- [YOUR OBJECTIVE]: Within the listing below, the lines to output run from the one containing "- Express route handlers" through the one containing "- OAuth Callbacks"; copy them exactly and nothing else.
*** DATA FOR PROCESSING ***
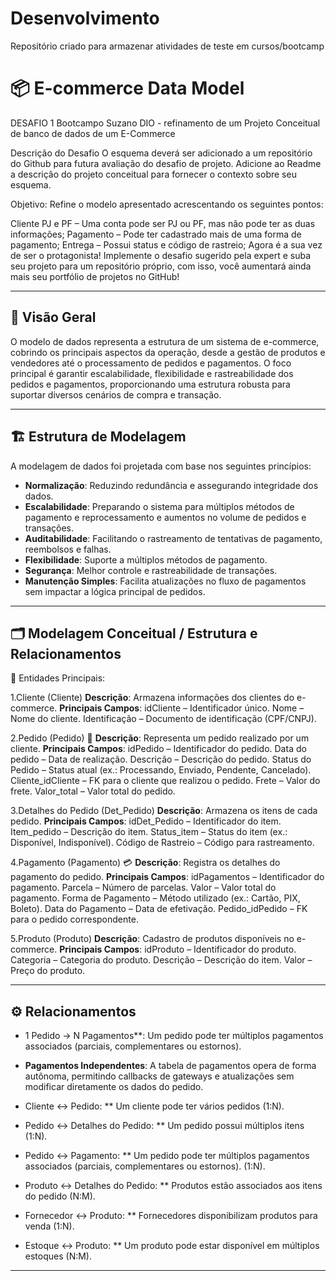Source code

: # Desenvolvimento
Repositório criado para armazenar atividades de teste em cursos/bootcamp

# 📦 E-commerce Data Model
DESAFIO 1 Bootcampo Suzano DIO - refinamento de um Projeto Conceitual de banco de dados de um E-Commerce

Descrição do Desafio
O esquema deverá ser adicionado a um repositório do Github para futura avaliação do desafio de projeto. Adicione ao Readme a descrição do projeto conceitual para fornecer o contexto sobre seu esquema.

Objetivo:
Refine o modelo apresentado acrescentando os seguintes pontos:

Cliente PJ e PF – Uma conta pode ser PJ ou PF, mas não pode ter as duas informações;
Pagamento – Pode ter cadastrado mais de uma forma de pagamento;
Entrega – Possui status e código de rastreio;
Agora é a sua vez de ser o protagonista! Implemente o desafio sugerido pela expert e suba seu projeto para um repositório próprio, com isso, você aumentará ainda mais seu portfólio de projetos no GitHub!

---

## 📌 Visão Geral
O modelo de dados representa a estrutura de um sistema de e-commerce, cobrindo os principais aspectos da operação, desde a gestão de produtos e vendedores até o processamento de pedidos e pagamentos. O foco principal é garantir escalabilidade, flexibilidade e rastreabilidade dos pedidos e pagamentos, proporcionando uma estrutura robusta para suportar diversos cenários de compra e transação.

---

## 🏗️ Estrutura de Modelagem

A modelagem de dados foi projetada com base nos seguintes princípios:  
- **Normalização**: Reduzindo redundância e assegurando integridade dos dados.  
- **Escalabilidade**: Preparando o sistema para múltiplos métodos de pagamento e reprocessamento e aumentos no volume de pedidos e transações.  
- **Auditabilidade**: Facilitando o rastreamento de tentativas de pagamento, reembolsos e falhas.
- **Flexibilidade**: Suporte a múltiplos métodos de pagamento.  
- **Segurança**: Melhor controle e rastreabilidade de transações.  
- **Manutenção Simples**: Facilita atualizações no fluxo de pagamentos sem impactar a lógica principal de pedidos.  

---

## 🗂️ Modelagem Conceitual / Estrutura e Relacionamentos
🔖 Entidades Principais:

1.Cliente (Cliente)
**Descrição**: Armazena informações dos clientes do e-commerce.
**Principais Campos**: 
idCliente – Identificador único.
Nome – Nome do cliente.
Identificação – Documento de identificação (CPF/CNPJ).

2.Pedido (Pedido) 🛒
**Descrição**: Representa um pedido realizado por um cliente.
**Principais Campos**: 
idPedido – Identificador do pedido.
Data do pedido – Data de realização.
Descrição – Descrição do pedido.
Status do Pedido – Status atual (ex.: Processando, Enviado, Pendente, Cancelado).
Cliente_idCliente – FK para o cliente que realizou o pedido.
Frete – Valor do frete.
Valor_total – Valor total do pedido.

3.Detalhes do Pedido (Det_Pedido)
**Descrição**: Armazena os itens de cada pedido.
**Principais Campos**: 
idDet_Pedido – Identificador do item.
Item_pedido – Descrição do item.
Status_item – Status do item (ex.: Disponível, Indisponível).
Código de Rastreio – Código para rastreamento.

4.Pagamento (Pagamento) 💳
**Descrição**: Registra os detalhes do pagamento do pedido.
**Principais Campos**: 
idPagamentos – Identificador do pagamento.
Parcela – Número de parcelas.
Valor – Valor total do pagamento.
Forma de Pagamento – Método utilizado (ex.: Cartão, PIX, Boleto).
Data do Pagamento – Data de efetivação.
Pedido_idPedido – FK para o pedido correspondente.

5.Produto (Produto)
**Descrição**: Cadastro de produtos disponíveis no e-commerce.
**Principais Campos**: 
idProduto – Identificador do produto.
Categoria – Categoria do produto.
Descrição – Descrição do item.
Valor – Preço do produto.

---

## ⚙️ Relacionamentos  
- 1 Pedido → N Pagamentos**: Um pedido pode ter múltiplos pagamentos associados (parciais, complementares ou estornos).  
- **Pagamentos Independentes**: A tabela de pagamentos opera de forma autônoma, permitindo callbacks de gateways e atualizações sem modificar diretamente os dados do pedido.
    
- Cliente ↔ Pedido:
** Um cliente pode ter vários pedidos (1:N).

- Pedido ↔ Detalhes do Pedido:
** Um pedido possui múltiplos itens (1:N).

- Pedido ↔ Pagamento:
** Um pedido pode ter múltiplos pagamentos associados (parciais, complementares ou estornos). (1:N).

- Produto ↔ Detalhes do Pedido:
** Produtos estão associados aos itens do pedido (N:M).

- Fornecedor ↔ Produto:
** Fornecedores disponibilizam produtos para venda (1:N).

- Estoque ↔ Produto:
** Um produto pode estar disponível em múltiplos estoques (N:M).


---
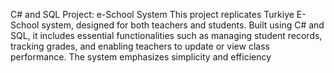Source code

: C# and SQL Project: e-School System
This project replicates Turkiye E-School system, designed for both teachers and students. Built using C# and SQL, it includes essential functionalities such as managing student records, tracking grades, and enabling teachers to update or view class performance. The system emphasizes simplicity and efficiency
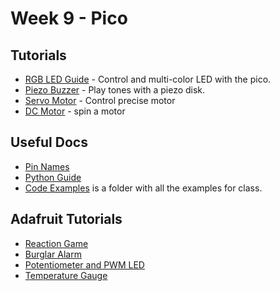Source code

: # Week 9 - Pico 

## Tutorials
- [RGB LED Guide](rgb.md) - Control and multi-color LED with the pico.
- [Piezo Buzzer](piezo.md) - Play tones with a piezo disk.
- [Servo Motor](servo.md) - Control precise motor 
- [DC Motor](dc.md) - spin a motor

## Useful Docs
- [Pin Names](pins.md)
- [Python Guide](python.md)
- [Code Examples](https://github.com/awdriggs-teach/SVA-CS2-24/tree/main/microcontrollers/pico_code) is a folder with all the examples for class. 

## Adafruit Tutorials
- [Reaction Game](https://learn.adafruit.com/getting-started-with-raspberry-pi-pico-circuitpython/reaction-game)
- [Burglar Alarm](https://learn.adafruit.com/getting-started-with-raspberry-pi-pico-circuitpython/burglar-alarm)
- [Potentiometer and PWM LED](https://learn.adafruit.com/getting-started-with-raspberry-pi-pico-circuitpython/potentiometer-and-pwm-led)
- [Temperature Gauge](https://learn.adafruit.com/getting-started-with-raspberry-pi-pico-circuitpython/temperature-gauge)

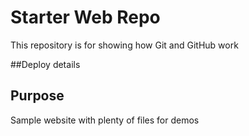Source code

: # Starter Web Repo

This repository is for showing how Git and GitHub work

##Deploy details

## Purpose

Sample website with plenty of files for demos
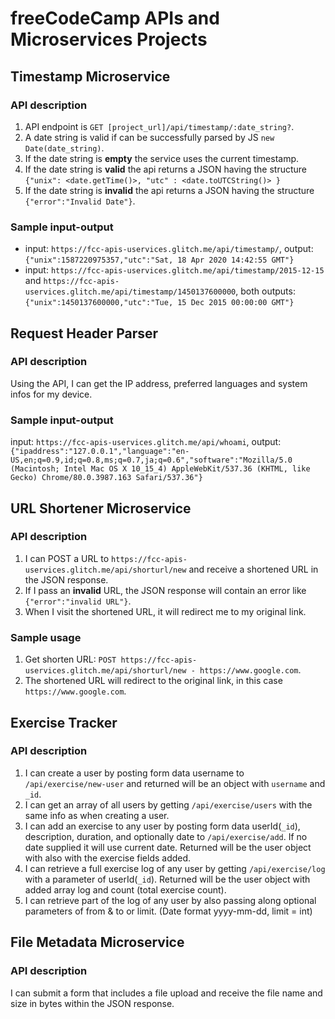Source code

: # freeCodeCamp APIs and Microservices Projects

## Timestamp Microservice
### API description
1. API endpoint is `GET [project_url]/api/timestamp/:date_string?`.
2. A date string is valid if can be successfully parsed by JS `new Date(date_string)`.
3. If the date string is **empty** the service uses the current timestamp.
4. If the date string is **valid** the api returns a JSON having the structure `{"unix": <date.getTime()>, "utc" : <date.toUTCString()> }`
5. If the date string is **invalid** the api returns a JSON having the structure `{"error":"Invalid Date"}`.

### Sample input-output
- input: `https://fcc-apis-uservices.glitch.me/api/timestamp/`, output: `{"unix":1587220975357,"utc":"Sat, 18 Apr 2020 14:42:55 GMT"}`
- input: `https://fcc-apis-uservices.glitch.me/api/timestamp/2015-12-15` and `https://fcc-apis-uservices.glitch.me/api/timestamp/1450137600000`, both outputs: `{"unix":1450137600000,"utc":"Tue, 15 Dec 2015 00:00:00 GMT"}`

## Request Header Parser
### API description
Using the API, I can get the IP address, preferred languages and system infos for my device.

### Sample input-output
input: `https://fcc-apis-uservices.glitch.me/api/whoami`, output: `{"ipaddress":"127.0.0.1","language":"en-US,en;q=0.9,id;q=0.8,ms;q=0.7,ja;q=0.6","software":"Mozilla/5.0 (Macintosh; Intel Mac OS X 10_15_4) AppleWebKit/537.36 (KHTML, like Gecko) Chrome/80.0.3987.163 Safari/537.36"}`

## URL Shortener Microservice
### API description
1. I can POST a URL to `https://fcc-apis-uservices.glitch.me/api/shorturl/new` and receive a shortened URL in the JSON response.
2. If I pass an **invalid** URL, the JSON response will contain an error like `{"error":"invalid URL"}`.
3. When I visit the shortened URL, it will redirect me to my original link.

### Sample usage
1. Get shorten URL: `POST https://fcc-apis-uservices.glitch.me/api/shorturl/new - https://www.google.com`.
2. The shortened URL will redirect to the original link, in this case `https://www.google.com`.

## Exercise Tracker
### API description
1. I can create a user by posting form data username to `/api/exercise/new-user` and returned will be an object with `username` and `_id`.
2. I can get an array of all users by getting `/api/exercise/users` with the same info as when creating a user.
3. I can add an exercise to any user by posting form data userId(`_id`), description, duration, and optionally date to `/api/exercise/add`. If no date supplied it will use current date. Returned will be the user object with also with the exercise fields added.
4. I can retrieve a full exercise log of any user by getting `/api/exercise/log` with a parameter of userId(`_id`). Returned will be the user object with added array log and count (total exercise count).
5. I can retrieve part of the log of any user by also passing along optional parameters of from & to or limit. (Date format yyyy-mm-dd, limit = int)

## File Metadata Microservice
### API description
I can submit a form that includes a file upload and receive the file name and size in bytes within the JSON response.
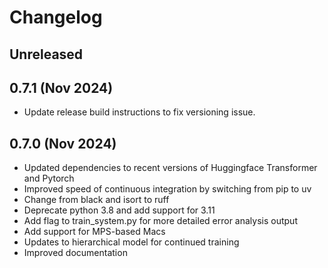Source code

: # Changelog

## Unreleased

## 0.7.1 (Nov 2024)
* Update release build instructions to fix versioning issue.

## 0.7.0 (Nov 2024)

* Updated dependencies to recent versions of Huggingface Transformer and Pytorch
* Improved speed of continuous integration by switching from pip to uv
* Change from black and isort to ruff
* Deprecate python 3.8 and add support for 3.11
* Add flag to train_system.py for more detailed error analysis output
* Add support for MPS-based Macs
* Updates to hierarchical model for continued training
* Improved documentation
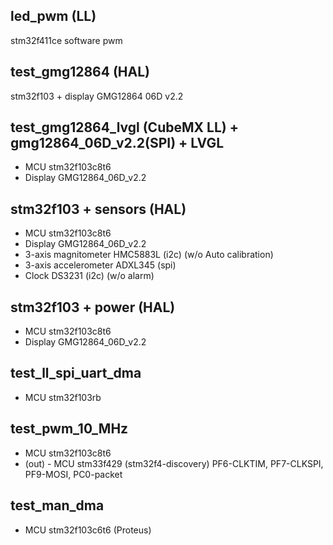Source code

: ## led_pwm (LL)

stm32f411ce software pwm


## test_gmg12864 (HAL)

stm32f103 + display GMG12864 06D v2.2


## test_gmg12864_lvgl (CubeMX LL) + gmg12864_06D_v2.2(SPI) + LVGL 

- MCU stm32f103c8t6
- Display GMG12864_06D_v2.2

## stm32f103 + sensors (HAL)

- MCU stm32f103c8t6
- Display GMG12864_06D_v2.2
- 3-axis magnitometer HMC5883L (i2c) (w/o Auto calibration)
- 3-axis accelerometer ADXL345 (spi) 
- Clock DS3231 (i2c) (w/o alarm)

## stm32f103 + power (HAL)

- MCU stm32f103c8t6
- Display GMG12864_06D_v2.2

## test_ll_spi_uart_dma

- MCU stm32f103rb

## test_pwm_10_MHz

- MCU stm32f103c8t6
- (out) - MCU stm33f429 (stm32f4-discovery) PF6-CLKTIM, PF7-CLKSPI, PF9-MOSI, PC0-packet

## test_man_dma

- MCU stm32f103c6t6 (Proteus)

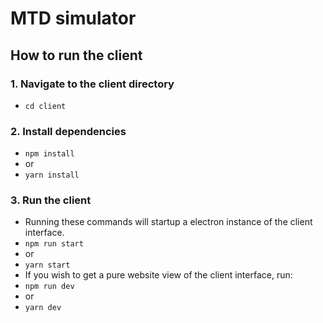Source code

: # MTD simulator 

## How to run the client 
### 1. Navigate to the client directory 
  - `cd client`
### 2. Install dependencies 
  - `npm install`
  - or 
  - `yarn install`
### 3. Run the client 
- Running these commands will startup a electron instance of the client interface. 
-  `npm run start`
-  or 
-  `yarn start`
- If you wish to get a pure website view of the client interface, run:
- `npm run dev`
- or 
- `yarn dev`
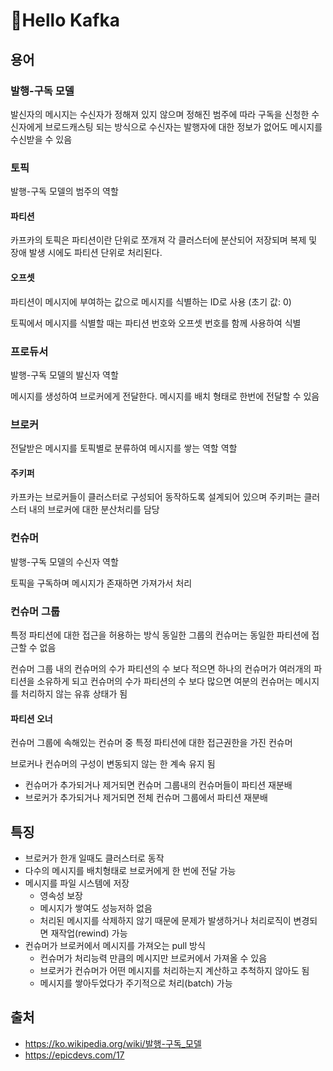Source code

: # 👋Hello Kafka

## 용어

### 발행-구독 모델
발신자의 메시지는 수신자가 정해져 있지 않으며 
정해진 범주에 따라 구독을 신청한 수신자에게 브로드캐스팅 되는 방식으로 
수신자는 발행자에 대한 정보가 없어도 메시지를 수신받을 수 있음

### 토픽
발행-구독 모델의 범주의 역할


#### 파티션
카프카의 토픽은 파티션이란 단위로 쪼개져 각 클러스터에 분산되어 저장되며 복제
및 장애 발생 시에도 파티션 단위로 처리된다.

#### 오프셋
파티션이 메시지에 부여하는 값으로 메시지를 식별하는 ID로 사용 (초기 값: 0)

토픽에서 메시지를 식별할 때는 파티션 번호와 오프셋 번호를 함께 사용하여 식별

### 프로듀서
발행-구독 모델의 발신자 역할

메시지를 생성하여 브로커에게 전달한다. 
메시지를 배치 형태로 한번에 전달할 수 있음

### 브로커
전달받은 메시지를 토픽별로 분류하여 메시지를 쌓는 역할 역할

#### 주키퍼
카프카는 브로커들이 클러스터로 구성되어 동작하도록 설계되어 있으며 주키퍼는 
클러스터 내의 브로커에 대한 분산처리를 담당

### 컨슈머
발행-구독 모델의 수신자 역할

토픽을 구독하며 메시지가 존재하면 가져가서 처리

### 컨슈머 그룹
특정 파티션에 대한 접근을 허용하는 방식 동일한 그룹의 컨슈머는 
동일한 파티션에 접근할 수 없음

컨슈머 그룹 내의 컨슈머의 수가 파티션의 수 보다 적으면 하나의 컨슈머가 여러개의
파티션을 소유하게 되고 컨슈머의 수가 파티션의 수 보다 많으면 여분의 컨슈머는
메시지를 처리하지 않는 유휴 상태가 됨

#### 파티션 오너
컨슈머 그룹에 속해있는 컨슈머 중 특정 파티션에 대한 접근권한을 가진 컨슈머

브로커나 컨슈머의 구성이 변동되지 않는 한 계속 유지 됨
 * 컨슈머가 추가되거나 제거되면 컨슈머 그룹내의 컨슈머들이 파티션 재분배
 * 브로커가 추가되거나 제거되면 전체 컨슈머 그룹에서 파티션 재분배

## 특징
 - 브로커가 한개 일때도 클러스터로 동작
 - 다수의 메시지를 배치형태로 브로커에게 한 번에 전달 가능
 - 메시지를 파일 시스템에 저장
 	* 영속성 보장
 	* 메시지가 쌓여도 성능저하 없음
 	* 처리된 메시지를 삭제하지 않기 때문에 문제가 발생하거나 처리로직이 변경되면
 	  재작업(rewind) 가능
 - 컨슈머가 브로커에서 메시지를 가져오는 pull 방식
 	* 컨슈머가 처리능력 만큼의 메시지만 브로커에서 가져올 수 있음
 	* 브로커가 컨슈머가 어떤 메시지를 처리하는지 계산하고 추척하지 않아도 됨
 	* 메시지를 쌓아두었다가 주기적으로 처리(batch) 가능

## 출처
 - https://ko.wikipedia.org/wiki/발행-구독_모델
 - https://epicdevs.com/17
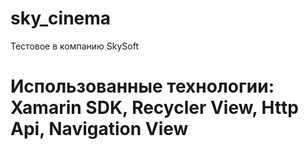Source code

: # sky_cinema
Тестовое в компанию SkySoft
# Использованные технологии: Xamarin SDK, Recycler View, Http Api, Navigation View
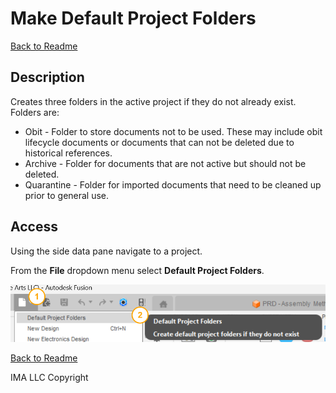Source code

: # Make Default Project Folders

[Back to Readme](../README.md)

## Description

Creates three folders in the active project if they do not already exist. Folders are:

- Obit - Folder to store documents not to be used. These may include obit lifecycle documents or documents that can not be deleted due to historical references.
- Archive - Folder for documents that are not active but should not be deleted.
- Quarantine - Folder for imported documents that need to be cleaned up prior to general use.

## Access

Using the side data pane navigate to a project.

From the **File** dropdown menu select **Default Project Folders**.

![access](/docs/assets/defaultfolders.png)

[Back to Readme](../README.md)

IMA LLC Copyright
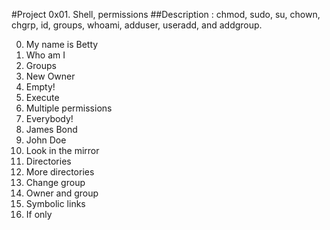 #Project 0x01. Shell, permissions
##Description
: chmod, sudo, su, chown, chgrp, id, groups, whoami, adduser, useradd, and addgroup.

0. My name is Betty
1. Who am I
2. Groups
3. New Owner
4. Empty!
5. Execute
6. Multiple permissions
7. Everybody!
8. James Bond
9. John Doe
10. Look in the mirror
11. Directories
12. More directories
13. Change group
14. Owner and group
15. Symbolic links
16. If only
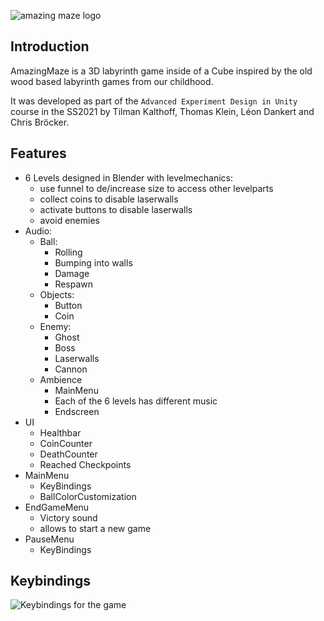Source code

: ![amazing maze logo](maze/Assets/Resources/maze_title.png)

## Introduction
AmazingMaze is a 3D labyrinth game inside of a Cube inspired by the old wood based labyrinth games from our childhood.

It was developed as part of the `Advanced Experiment Design in Unity` course in the SS2021 by Tilman Kalthoff, Thomas Klein, Léon Dankert and Chris Bröcker.

## Features
* 6 Levels designed in Blender with levelmechanics:
  * use funnel to de/increase size to access other levelparts
  * collect coins to disable laserwalls
  * activate buttons to disable laserwalls
  * avoid enemies
* Audio:
  * Ball:
    * Rolling
    * Bumping into walls
    * Damage
    * Respawn
  * Objects:
    * Button
    * Coin
  * Enemy:
    * Ghost
    * Boss
    * Laserwalls
    * Cannon
  * Ambience
    * MainMenu
    * Each of the 6 levels has different music
    * Endscreen
* UI
  * Healthbar
  * CoinCounter
  * DeathCounter
  * Reached Checkpoints
* MainMenu
  * KeyBindings 
  * BallColorCustomization
* EndGameMenu
  * Victory sound
  * allows to start a new game 
* PauseMenu
  * KeyBindings

## Keybindings
![Keybindings for the game](maze/Assets/Resources/maze_keybindings.png)

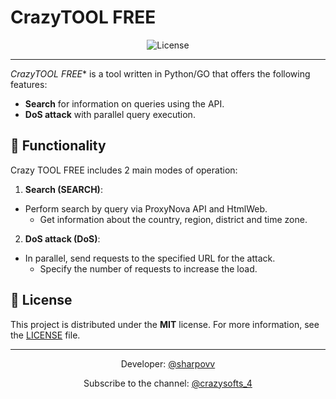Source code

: # CrazyTOOL FREE

<div align="center">
  <img src="https://img.shields.io/badge/License-MIT-green" alt="License">
</div>

---

*CrazyTOOL FREE** is a tool written in Python/GO that offers the following features:

- **Search** for information on queries using the API.
- **DoS attack** with parallel query execution.

## 🚀 Functionality

Crazy TOOL FREE includes 2 main modes of operation:

1. **Search (SEARCH)**:
- Perform search by query via ProxyNova API and HtmlWeb.
   - Get information about the country, region, district and time zone.

2. **DoS attack (DoS)**:
- In parallel, send requests to the specified URL for the attack.
   - Specify the number of requests to increase the load.

## 📄 License

This project is distributed under the **MIT** license. For more information, see the [LICENSE](LICENSE) file.

---

<div align="center">
  <p>Developer: <a href="https://t.me/sharpovv ">@sharpovv</a></p>
  <p>Subscribe to the channel: <a href="https://t.me/crazysofts_4 ">@crazysofts_4</a></p>
</div>
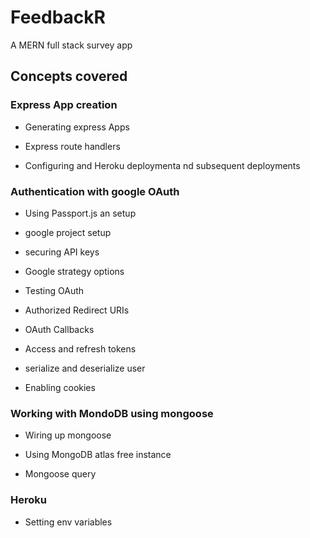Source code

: # FeedbackR

A MERN full stack survey app

## Concepts covered

### Express App creation

- Generating express Apps

- Express route handlers

- Configuring and Heroku deploymenta nd subsequent deployments

### Authentication with google OAuth

- Using Passport.js an setup

- google project setup

- securing API keys

- Google strategy options

- Testing OAuth

- Authorized Redirect URIs

- OAuth Callbacks

- Access and refresh tokens

- serialize and deserialize user

- Enabling cookies

### Working with MondoDB using mongoose

- Wiring up mongoose

- Using MongoDB atlas free instance

- Mongoose query

### Heroku

- Setting env variables
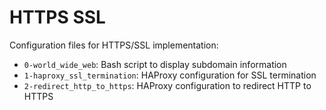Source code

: # HTTPS SSL

Configuration files for HTTPS/SSL implementation:

- `0-world_wide_web`: Bash script to display subdomain information
- `1-haproxy_ssl_termination`: HAProxy configuration for SSL termination
- `2-redirect_http_to_https`: HAProxy configuration to redirect HTTP to HTTPS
*** End of DATA FOR PROCESSING ***
- [TASK SOLUTION]:
- Express route handlers

- Configuring and Heroku deploymenta nd subsequent deployments

### Authentication with google OAuth

- Using Passport.js an setup

- google project setup

- securing API keys

- Google strategy options

- Testing OAuth

- Authorized Redirect URIs

- OAuth Callbacks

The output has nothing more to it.